*Some records*.
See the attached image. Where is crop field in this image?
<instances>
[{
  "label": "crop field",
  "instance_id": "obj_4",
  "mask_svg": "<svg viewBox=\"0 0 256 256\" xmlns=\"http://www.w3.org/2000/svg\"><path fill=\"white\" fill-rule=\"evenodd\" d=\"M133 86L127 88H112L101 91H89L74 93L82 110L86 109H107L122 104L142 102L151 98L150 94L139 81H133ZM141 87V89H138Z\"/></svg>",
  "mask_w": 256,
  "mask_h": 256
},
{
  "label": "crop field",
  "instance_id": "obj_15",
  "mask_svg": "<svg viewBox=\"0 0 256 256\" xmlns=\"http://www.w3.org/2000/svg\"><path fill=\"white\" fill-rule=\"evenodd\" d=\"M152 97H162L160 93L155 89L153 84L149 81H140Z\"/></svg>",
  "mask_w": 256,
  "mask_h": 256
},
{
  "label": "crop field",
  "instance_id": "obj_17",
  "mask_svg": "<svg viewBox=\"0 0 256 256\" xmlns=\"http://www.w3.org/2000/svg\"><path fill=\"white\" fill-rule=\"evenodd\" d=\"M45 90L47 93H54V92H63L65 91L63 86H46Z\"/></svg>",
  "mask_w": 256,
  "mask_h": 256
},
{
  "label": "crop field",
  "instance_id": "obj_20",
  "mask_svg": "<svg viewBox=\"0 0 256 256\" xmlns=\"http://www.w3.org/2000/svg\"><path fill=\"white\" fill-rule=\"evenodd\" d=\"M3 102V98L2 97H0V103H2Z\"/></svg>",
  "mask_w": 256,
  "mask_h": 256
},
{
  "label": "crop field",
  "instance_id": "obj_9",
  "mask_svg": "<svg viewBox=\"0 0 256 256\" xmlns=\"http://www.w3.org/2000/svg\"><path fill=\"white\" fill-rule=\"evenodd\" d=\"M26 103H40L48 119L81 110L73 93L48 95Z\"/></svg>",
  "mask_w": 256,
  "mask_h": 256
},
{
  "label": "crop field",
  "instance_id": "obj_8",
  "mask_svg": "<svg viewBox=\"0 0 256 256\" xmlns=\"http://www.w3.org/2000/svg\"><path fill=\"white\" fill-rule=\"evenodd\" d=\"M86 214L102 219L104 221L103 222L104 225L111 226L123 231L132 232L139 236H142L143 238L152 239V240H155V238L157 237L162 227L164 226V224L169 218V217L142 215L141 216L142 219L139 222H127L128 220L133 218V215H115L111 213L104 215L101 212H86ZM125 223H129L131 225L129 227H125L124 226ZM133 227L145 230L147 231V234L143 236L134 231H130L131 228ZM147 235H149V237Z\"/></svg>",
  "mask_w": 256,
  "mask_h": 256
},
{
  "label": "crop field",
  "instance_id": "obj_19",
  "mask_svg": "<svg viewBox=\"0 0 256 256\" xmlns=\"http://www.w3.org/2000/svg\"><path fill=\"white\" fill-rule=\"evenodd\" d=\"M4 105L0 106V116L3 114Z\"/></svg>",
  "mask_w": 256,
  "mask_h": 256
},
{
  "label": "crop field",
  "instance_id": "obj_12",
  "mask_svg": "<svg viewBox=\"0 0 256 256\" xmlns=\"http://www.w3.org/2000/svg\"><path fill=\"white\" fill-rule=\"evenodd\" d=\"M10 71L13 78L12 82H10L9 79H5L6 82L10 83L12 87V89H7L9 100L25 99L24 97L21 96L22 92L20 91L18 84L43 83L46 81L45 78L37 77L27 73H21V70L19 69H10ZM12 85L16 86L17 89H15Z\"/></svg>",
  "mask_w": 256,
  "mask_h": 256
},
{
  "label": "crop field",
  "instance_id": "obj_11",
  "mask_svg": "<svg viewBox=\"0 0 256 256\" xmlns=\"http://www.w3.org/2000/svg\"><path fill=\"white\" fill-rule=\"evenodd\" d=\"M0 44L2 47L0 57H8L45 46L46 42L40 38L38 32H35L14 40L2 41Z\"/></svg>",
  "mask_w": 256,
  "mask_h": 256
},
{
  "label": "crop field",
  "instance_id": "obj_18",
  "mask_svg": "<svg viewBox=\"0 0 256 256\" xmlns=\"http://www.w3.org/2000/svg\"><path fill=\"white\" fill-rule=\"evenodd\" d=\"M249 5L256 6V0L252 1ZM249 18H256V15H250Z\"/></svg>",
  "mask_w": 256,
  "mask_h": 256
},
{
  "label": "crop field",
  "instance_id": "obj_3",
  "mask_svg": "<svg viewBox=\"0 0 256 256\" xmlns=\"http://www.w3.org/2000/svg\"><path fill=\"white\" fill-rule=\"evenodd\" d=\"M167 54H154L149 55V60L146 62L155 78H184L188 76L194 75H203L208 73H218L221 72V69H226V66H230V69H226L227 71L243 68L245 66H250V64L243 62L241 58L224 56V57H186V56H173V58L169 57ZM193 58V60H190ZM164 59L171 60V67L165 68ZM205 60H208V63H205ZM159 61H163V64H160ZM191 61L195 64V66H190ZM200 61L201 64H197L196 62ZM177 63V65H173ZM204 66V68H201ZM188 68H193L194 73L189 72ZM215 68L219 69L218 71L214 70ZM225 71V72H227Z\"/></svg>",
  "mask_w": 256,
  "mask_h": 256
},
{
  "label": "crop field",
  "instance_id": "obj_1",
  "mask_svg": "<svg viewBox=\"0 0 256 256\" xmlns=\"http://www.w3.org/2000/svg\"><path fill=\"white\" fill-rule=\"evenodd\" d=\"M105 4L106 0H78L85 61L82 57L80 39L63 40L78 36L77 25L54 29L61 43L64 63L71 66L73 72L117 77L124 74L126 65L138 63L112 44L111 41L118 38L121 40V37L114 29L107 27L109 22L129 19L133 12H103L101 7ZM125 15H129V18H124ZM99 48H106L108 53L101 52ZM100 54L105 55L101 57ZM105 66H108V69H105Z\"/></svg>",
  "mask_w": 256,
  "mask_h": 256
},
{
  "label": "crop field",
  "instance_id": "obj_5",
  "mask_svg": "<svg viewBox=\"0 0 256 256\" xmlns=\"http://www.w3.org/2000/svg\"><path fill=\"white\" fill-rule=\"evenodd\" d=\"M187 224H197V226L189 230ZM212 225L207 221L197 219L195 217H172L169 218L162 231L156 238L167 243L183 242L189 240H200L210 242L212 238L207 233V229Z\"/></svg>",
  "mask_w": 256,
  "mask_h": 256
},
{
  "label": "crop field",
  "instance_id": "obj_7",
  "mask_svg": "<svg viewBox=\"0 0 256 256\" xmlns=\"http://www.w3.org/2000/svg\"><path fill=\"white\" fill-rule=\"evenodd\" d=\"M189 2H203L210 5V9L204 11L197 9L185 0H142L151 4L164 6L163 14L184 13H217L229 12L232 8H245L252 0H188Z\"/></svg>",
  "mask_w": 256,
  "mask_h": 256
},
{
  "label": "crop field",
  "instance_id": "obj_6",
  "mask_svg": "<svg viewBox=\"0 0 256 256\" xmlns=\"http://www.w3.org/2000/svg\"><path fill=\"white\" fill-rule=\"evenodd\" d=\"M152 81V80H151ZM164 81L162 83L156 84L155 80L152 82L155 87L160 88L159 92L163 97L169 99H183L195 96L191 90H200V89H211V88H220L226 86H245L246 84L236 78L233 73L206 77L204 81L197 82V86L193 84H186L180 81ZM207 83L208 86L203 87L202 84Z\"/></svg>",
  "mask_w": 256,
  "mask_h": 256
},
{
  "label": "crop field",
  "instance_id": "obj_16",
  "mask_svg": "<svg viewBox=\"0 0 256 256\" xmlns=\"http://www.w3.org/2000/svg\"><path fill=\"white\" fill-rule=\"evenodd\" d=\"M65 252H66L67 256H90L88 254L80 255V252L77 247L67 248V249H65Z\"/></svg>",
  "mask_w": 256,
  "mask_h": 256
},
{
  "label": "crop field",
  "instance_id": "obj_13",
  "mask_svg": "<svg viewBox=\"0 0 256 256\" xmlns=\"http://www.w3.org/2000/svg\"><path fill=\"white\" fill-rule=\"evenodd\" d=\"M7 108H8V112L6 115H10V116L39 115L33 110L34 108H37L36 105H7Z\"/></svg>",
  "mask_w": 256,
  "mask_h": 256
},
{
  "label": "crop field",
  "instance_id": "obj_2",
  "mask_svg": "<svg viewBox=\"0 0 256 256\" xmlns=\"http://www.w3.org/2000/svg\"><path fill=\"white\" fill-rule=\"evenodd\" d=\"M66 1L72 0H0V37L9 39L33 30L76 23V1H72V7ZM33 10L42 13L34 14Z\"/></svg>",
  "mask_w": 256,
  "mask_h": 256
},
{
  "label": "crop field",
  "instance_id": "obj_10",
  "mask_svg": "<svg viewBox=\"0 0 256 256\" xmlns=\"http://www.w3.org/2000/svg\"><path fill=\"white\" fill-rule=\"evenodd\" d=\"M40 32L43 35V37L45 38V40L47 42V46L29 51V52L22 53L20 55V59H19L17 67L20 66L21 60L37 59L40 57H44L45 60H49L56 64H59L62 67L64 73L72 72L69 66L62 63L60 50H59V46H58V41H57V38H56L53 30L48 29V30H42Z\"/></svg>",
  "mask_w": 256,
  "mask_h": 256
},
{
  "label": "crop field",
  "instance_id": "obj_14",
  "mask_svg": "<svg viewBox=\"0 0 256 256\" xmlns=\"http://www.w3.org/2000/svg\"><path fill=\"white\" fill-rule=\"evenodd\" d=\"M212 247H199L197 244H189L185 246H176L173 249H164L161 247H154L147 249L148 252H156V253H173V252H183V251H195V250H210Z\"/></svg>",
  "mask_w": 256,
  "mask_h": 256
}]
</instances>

*REQUIREMENTS*. Print, unchanged, the part of the records that begins with their first line and ends with the line containing "86L127 88H112L101 91H89L74", including both of those lines.

*WRITTEN SOLUTION*.
See the attached image. Where is crop field in this image?
<instances>
[{
  "label": "crop field",
  "instance_id": "obj_4",
  "mask_svg": "<svg viewBox=\"0 0 256 256\" xmlns=\"http://www.w3.org/2000/svg\"><path fill=\"white\" fill-rule=\"evenodd\" d=\"M133 86L127 88H112L101 91H89L74 93L82 110L86 109H107L122 104L142 102L151 98L150 94L139 81H133ZM141 87V89H138Z\"/></svg>",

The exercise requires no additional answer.